В кабину постучали. Машина остановилась, Прокушев пошел посмотреть, что там в кузове случилось.
– Ну? – спросил он, открывая фургон.
– Кандидату плохо, – ответил Круминьш.
Щурясь от света, вылез Павлов. Его мутило. Сказались утренняя водка и езда в душной машине. Павлов виновато посмотрел на бригадира и сказал:
– Темно у вас тут…
Он немного постоял, держась за кузов, и вдруг дунул в ближайшую подворотню.
– Вот тебе и кандидат, – проговорил Прокушев. – Ты где такого откопал?
Сорокин махнул рукой.
– Твой друг, что ли? – снова спросил бригадир.
– Да какой он мне друг! Сам вчера упросил покататься!
– Вот и покатались…
– У кандидатов всегда так, – высунувшись из кабины, сказал Крутиков. – Чуть что – сразу травить. Это чтобы не работать.
– Может, ну его? – спросил Сорокин.
– Нет. Втроем сегодня тяжело будет.
Павлов еле добежал до кустов во дворике, согнулся над ними. Неподалеку на лавочке сидели две старушки. У одной из них в руках был красный моток шерсти – видимо, собралась вязать.
– Вот как теперь молодежь веселится, – сказала она, указывая клубком на Павлова. – Выпьет с утра – и сразу же худо!
– Ты глянь, как скрутило.
– Ослаб!
Павлов этого не слышал. Ему было не до старушек. Если бы над ним встала сейчас вся кафедра с руководителем темы во главе, он обратил бы на них так же мало внимания, как на стаю воробьев.
Вернулся Павлов к фургону бледный, стараясь держать на лице улыбку.
– Ну что, кандидат, – сказал Прокушев, – из-за тебя ребята полчаса потеряли… Придется отработать. Так все решили…
– На общем собрании, – подтвердил Сорокин.
– А что? Уже проголосовали? – искренне удивился Вова Круминьш.
– Тайно, – ответил бригадир.
Павлов с энтузиазмом виноватого человека согласился отработать и добавил:
– Это я понимаю. Бригадный подряд… Как у трех мушкетеров.

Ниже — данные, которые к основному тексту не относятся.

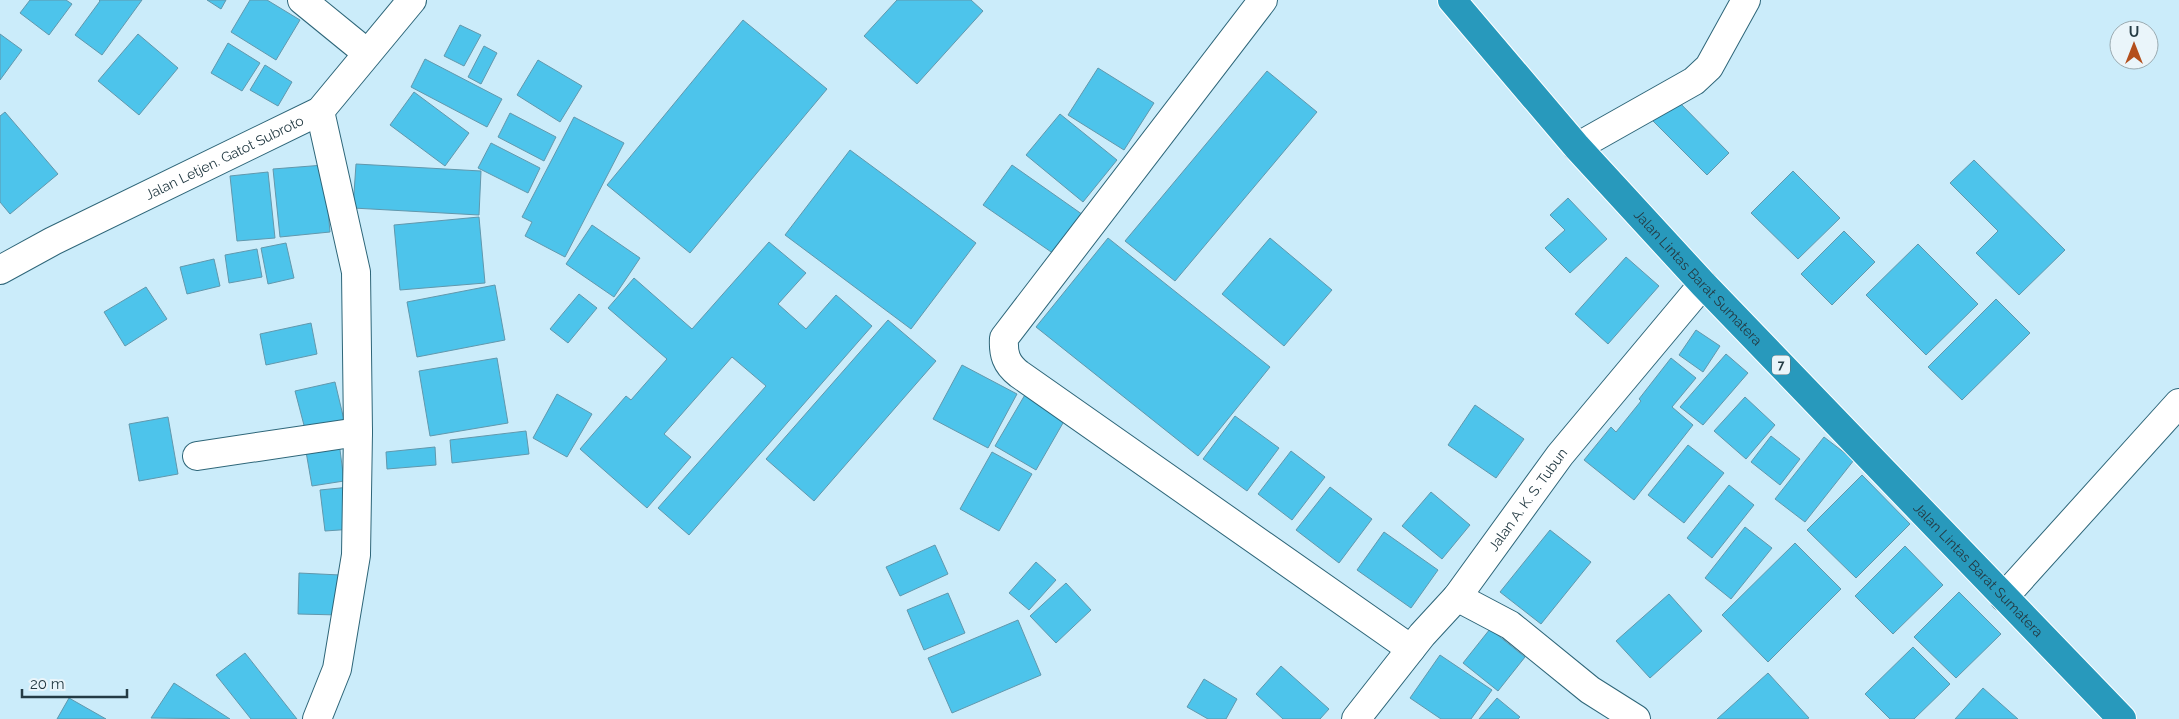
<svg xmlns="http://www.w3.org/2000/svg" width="2179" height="719" font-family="Raleway,sans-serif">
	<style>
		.building { fill: #4dc4eb; stroke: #6198ad }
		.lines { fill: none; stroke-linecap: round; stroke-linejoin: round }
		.minor-casing { stroke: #2e6679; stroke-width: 30 }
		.highway-casing { stroke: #fff; stroke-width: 30 }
		.minor { stroke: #fff; stroke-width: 28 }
		.highway { stroke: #2899bc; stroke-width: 28 }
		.labels { text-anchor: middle; stroke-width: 4; stroke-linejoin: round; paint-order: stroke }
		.shield { fill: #eaf5fa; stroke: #5f737b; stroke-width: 1 }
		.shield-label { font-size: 12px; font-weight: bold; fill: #243b44 }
		.street-label { font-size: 14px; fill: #243b44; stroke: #eaf5fa }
	</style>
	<rect width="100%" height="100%" fill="#cbecfa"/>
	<!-- building -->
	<g class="building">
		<path d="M30 0H66L72 4 49 35 20 13Z"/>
		<path d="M99 0H142L102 55 75 35 100 1Z"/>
		<path d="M207 0H226L221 9Z"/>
		<path d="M250 0H267L300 20 276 60 231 32Z"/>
		<path d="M897 0H971L983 11 917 84 864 36Z"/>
		<path d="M743 20 827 89 690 253 607 185Z"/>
		<path d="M460 25 481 35 464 66 444 56Z"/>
		<path d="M0 34 22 50 0 80Z"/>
		<path d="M138 34 178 68 139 115 98 81Z"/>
		<path d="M228 43 260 63 242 91 211 73Z"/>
		<path d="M484 46 497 53 481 84 468 77Z"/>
		<path d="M425 59 502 99 487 127 411 87Z"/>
		<path d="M538 60 582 86 560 122 517 95Z"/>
		<path d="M265 65 292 82 278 106 250 90Z"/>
		<path d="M1098 68 1154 103 1124 150 1068 115Z"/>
		<path d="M1267 71 1317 112 1175 281 1125 241Z"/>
		<path d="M414 92 469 133 445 166 390 125Z"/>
		<path d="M1675 98 1729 153 1707 175 1652 120Z"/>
		<path d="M5 112 58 174 10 214 0 202V116Z"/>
		<path d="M510 113 556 137 544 161 498 137Z"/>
		<path d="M1060 114 1117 160 1083 202 1026 155Z"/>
		<path d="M574 117 624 143 565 257 525 236 532 222 522 217Z"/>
		<path d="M491 143 540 168 528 193 478 168Z"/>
		<path d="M850 150 976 243 911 329 785 235Z"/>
		<path d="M1974 160 2065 250 2019 295 1976 253 1998 231 1950 183Z"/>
		<path d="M356 164 481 171 479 215 353 208Z"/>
		<path d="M324 165 330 232 280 237 273 169Z"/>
		<path d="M1012 165 1086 217 1057 256 983 205Z"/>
		<path d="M1793 171 1840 218 1798 259 1751 213Z"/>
		<path d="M268 172 275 238 237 241 230 176Z"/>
		<path d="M1568 198 1607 239 1570 273 1545 248 1565 230 1550 215Z"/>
		<path d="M479 217 485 283 400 290 394 225Z"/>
		<path d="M592 225 640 258 614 297 566 264Z"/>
		<path d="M1844 231 1875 262 1832 305 1801 274Z"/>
		<path d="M1108 238 1270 367 1198 456 1036 327Z"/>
		<path d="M1270 238 1332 290 1284 346 1222 294Z"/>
		<path d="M769 242 806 273 778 304 806 329 836 295 872 326 689 535 658 508 766 386 732 357 664 434 691 457 647 508 580 449 626 396 631 400 667 359 608 308 634 278 692 329Z"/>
		<path d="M286 243 294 278 268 284 261 248Z"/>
		<path d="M1918 244 1978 304 1926 355 1866 295Z"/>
		<path d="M257 249 262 277 229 283 225 255Z"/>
		<path d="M1626 257 1659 286 1608 344 1575 314Z"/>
		<path d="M214 259 220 286 187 294 180 267Z"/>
		<path d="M495 285 505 340 417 357 407 302Z"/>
		<path d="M146 287 167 319 125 346 104 312Z"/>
		<path d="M579 294 597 308 568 343 550 329Z"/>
		<path d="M1996 299 2030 333 1962 400 1928 367Z"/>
		<path d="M888 320 936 361 814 501 766 459Z"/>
		<path d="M311 323 317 354 266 365 260 334Z"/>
		<path d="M1696 330 1720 346 1703 372 1679 355Z"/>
		<path d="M1726 354 1748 373 1703 425 1680 407Z"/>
		<path d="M497 358 508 423 430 436 419 371Z"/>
		<path d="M1671 358 1696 378 1672 407 1693 425 1634 500 1584 460 1611 427 1616 432 1641 401 1639 399Z"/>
		<path d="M962 365 1017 394 988 448 933 419Z"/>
		<path d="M335 382 344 420 305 429 295 391Z"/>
		<path d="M1026 393 1067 416 1036 470 995 446Z"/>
		<path d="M557 394 592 414 567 457 533 438Z"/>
		<path d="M1745 397 1775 425 1746 459 1714 431Z"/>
		<path d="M1475 405 1524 439 1496 478 1448 445Z"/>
		<path d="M1235 416 1279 448 1247 491 1203 459Z"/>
		<path d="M168 417 178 474 139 481 129 424Z"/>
		<path d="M526 431 529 454 452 463 450 440Z"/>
		<path d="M1771 436 1800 459 1780 485 1751 462Z"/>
		<path d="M1824 437 1854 460 1805 522 1775 499Z"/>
		<path d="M339 442 344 481 312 486 305 446Z"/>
		<path d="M1688 445 1724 473 1684 523 1648 495Z"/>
		<path d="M435 447 436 465 387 469 386 452Z"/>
		<path d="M1291 451 1325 477 1292 520 1258 494Z"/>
		<path d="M992 452 1032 474 999 531 960 509Z"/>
		<path d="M1862 475 1910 524 1856 578 1807 530Z"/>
		<path d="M1729 485 1754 505 1712 558 1687 538Z"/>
		<path d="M350 487 354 529 325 531 320 490Z"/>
		<path d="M1330 487 1372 519 1339 563 1296 530Z"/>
		<path d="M1431 492 1470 525 1442 559 1402 526Z"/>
		<path d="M1745 527 1772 548 1731 599 1705 578Z"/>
		<path d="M1550 530 1591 562 1541 624 1500 592Z"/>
		<path d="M1384 532 1438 570 1411 608 1357 570Z"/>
		<path d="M1795 543 1841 589 1768 662 1722 615Z"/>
		<path d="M935 545 948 574 900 596 886 567Z"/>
		<path d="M1905 546 1943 585 1893 634 1855 596Z"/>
		<path d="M1036 562 1056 580 1029 610 1009 593Z"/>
		<path d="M299 573 340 575 339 615 298 614Z"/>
		<path d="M1066 583 1091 610 1056 643 1030 616Z"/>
		<path d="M1959 592 2001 634 1956 678 1914 637Z"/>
		<path d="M948 593 965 633 924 650 907 610Z"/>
		<path d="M1669 594 1702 631 1650 678 1616 641Z"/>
		<path d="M1018 620 1041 675 952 713 928 658Z"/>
		<path d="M1490 629 1525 657 1498 691 1463 663Z"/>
		<path d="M1913 647 1950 684 1914 719H1890L1865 694Z"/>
		<path d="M245 653 297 719H251L216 675Z"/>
		<path d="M1440 655 1492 690 1471 719H1441L1410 698Z"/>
		<path d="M1281 666 1329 709 1320 719H1283L1256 694Z"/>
		<path d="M1768 673 1809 718 1807 719H1717Z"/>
		<path d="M1204 679 1237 699 1226 719H1208L1187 707Z"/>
		<path d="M174 683 230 719 151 718Z"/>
		<path d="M1983 688 2018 719H1955Z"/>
		<path d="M69 698 106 719H57Z"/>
		<path d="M1497 698 1520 717 1518 719H1479Z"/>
	</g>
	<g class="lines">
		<!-- minor casing -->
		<g class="minor-casing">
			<g id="minor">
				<path d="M302 0 367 53"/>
				<path d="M1263 0 1004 338C1003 354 1006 364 1019 374L1411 649"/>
				<path d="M1577 147 1694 81 1709 67 1746 0"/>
				<path id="s1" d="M0 270 53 241 320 111 412 0"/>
				<path d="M197 456 358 432"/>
				<path d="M1457 597 1510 625 1590 690 1636 719"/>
				<path d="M2004 597 2179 403"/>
				<path d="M317 719 337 669 356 555 358 432 356 272 320 111"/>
				<path id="s2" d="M1356 719 1422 635 1457 597 1560 455 1703 284"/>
			</g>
		</g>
		<!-- highway casing -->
		<g class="highway-casing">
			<g id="highway">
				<path id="s3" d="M1452 0 1577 147 1703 284 2122 719"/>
			</g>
		</g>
		<!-- minor -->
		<use href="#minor" class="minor"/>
		<!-- highway -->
		<use href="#highway" class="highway"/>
	</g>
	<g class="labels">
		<!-- shield labels -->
		<rect class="shield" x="1772" y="355.5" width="18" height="19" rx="4"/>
		<g class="shield-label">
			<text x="1781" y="369">7</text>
		</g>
		<!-- street labels -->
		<g class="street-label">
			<text dy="5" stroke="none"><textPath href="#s1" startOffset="251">Jalan Letjen. Gatot Subroto</textPath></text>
			<text dy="5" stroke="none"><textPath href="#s3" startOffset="371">Jalan Lintas Barat Sumatera</textPath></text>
			<text dy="5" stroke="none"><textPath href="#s2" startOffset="279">Jalan A. K. S. Tubun</textPath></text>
			<text dy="5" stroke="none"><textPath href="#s3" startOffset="776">Jalan Lintas Barat Sumatera</textPath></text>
		</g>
	</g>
	<!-- north arrow -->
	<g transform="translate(2134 45)"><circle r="24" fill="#eaf5fa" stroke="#9babb1"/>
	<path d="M0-4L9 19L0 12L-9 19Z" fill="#b34f1d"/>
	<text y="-8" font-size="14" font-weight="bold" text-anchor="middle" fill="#243b44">U</text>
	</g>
	<!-- scale -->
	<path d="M22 689v8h105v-8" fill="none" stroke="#243b44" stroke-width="2.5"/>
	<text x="30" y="689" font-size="15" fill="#243b44" stroke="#eaf5fa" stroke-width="4" paint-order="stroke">20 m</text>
</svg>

– Как у Дюма-отца, – сказал Сорокин, который недавно прочел книгу об этой славной писательской династии.
Чтобы больше не останавливаться, Павлова усадили в кабину, чем окончательно сконфузили нового члена бригады. Павлову было стыдно и тошно. Крутиков же крутил рядом баранку и молчал с чувством собственного достоинства. Павлов несколько раз заговаривал о погоде – сначала похвалил ее, потом стал ругать. Но, видимо, даже если бы он в эту минуту похвалил ходовые качества двигателя грузовика, Крутикова бы и это не проняло. Наконец водитель скосил глаза и спросил:
– Стыд-то хоть есть?
– Очень много, – с готовностью ответил Павлов.
– Это же надо! Шеф в кузове едет, а ты, волк, – в кабине! Где же такое бывало? В какой стране? Хоть ты и кандидат, а, видать, слаб в науках. До чего же дело доходит?
– Он сам велел, – пробубнил Павлов.
– Сам! Что же теперь, если он скажет – руби мне голову, ты и за топором побежишь? Так, что ли?
– За топором не побегу…
– Побежишь! Как миленький побежишь! Уж я вас, кандидатов, знаю! Чему вас только в этих институтах учат?
Крутиков помолчал, пока миновал узкий мост со светофором, и вдруг спросил:
– А знаешь, что из-за таких, как ты, война началась?
Павлов совсем сник. Захотелось, чтобы сейчас началось какое-нибудь стихийное бедствие.
– Да-да! – продолжал Крутиков. – Из-за беспорядка! А беспорядок вносят такие, как ты, кандидаты. И добро бы уже кем-то там стали! А то ведь еще только куда-то там кандидаты, а уже в кабинах сидят!
* * *
Каменный город постепенно накалялся под солнцем. Казалось, от него шел пар. Становилось душно. Несмотря на субботу, многие заводские трубы дымили. В городе было достаточно предприятий. Город делал новые турбины, новые станки, новые резиновые сапоги и галоши, химические порошки для стирки белья, варил сталь и пиво, выпекал хлеб – да разве все перечислишь! Не делал город лишь одного – свежего воздуха.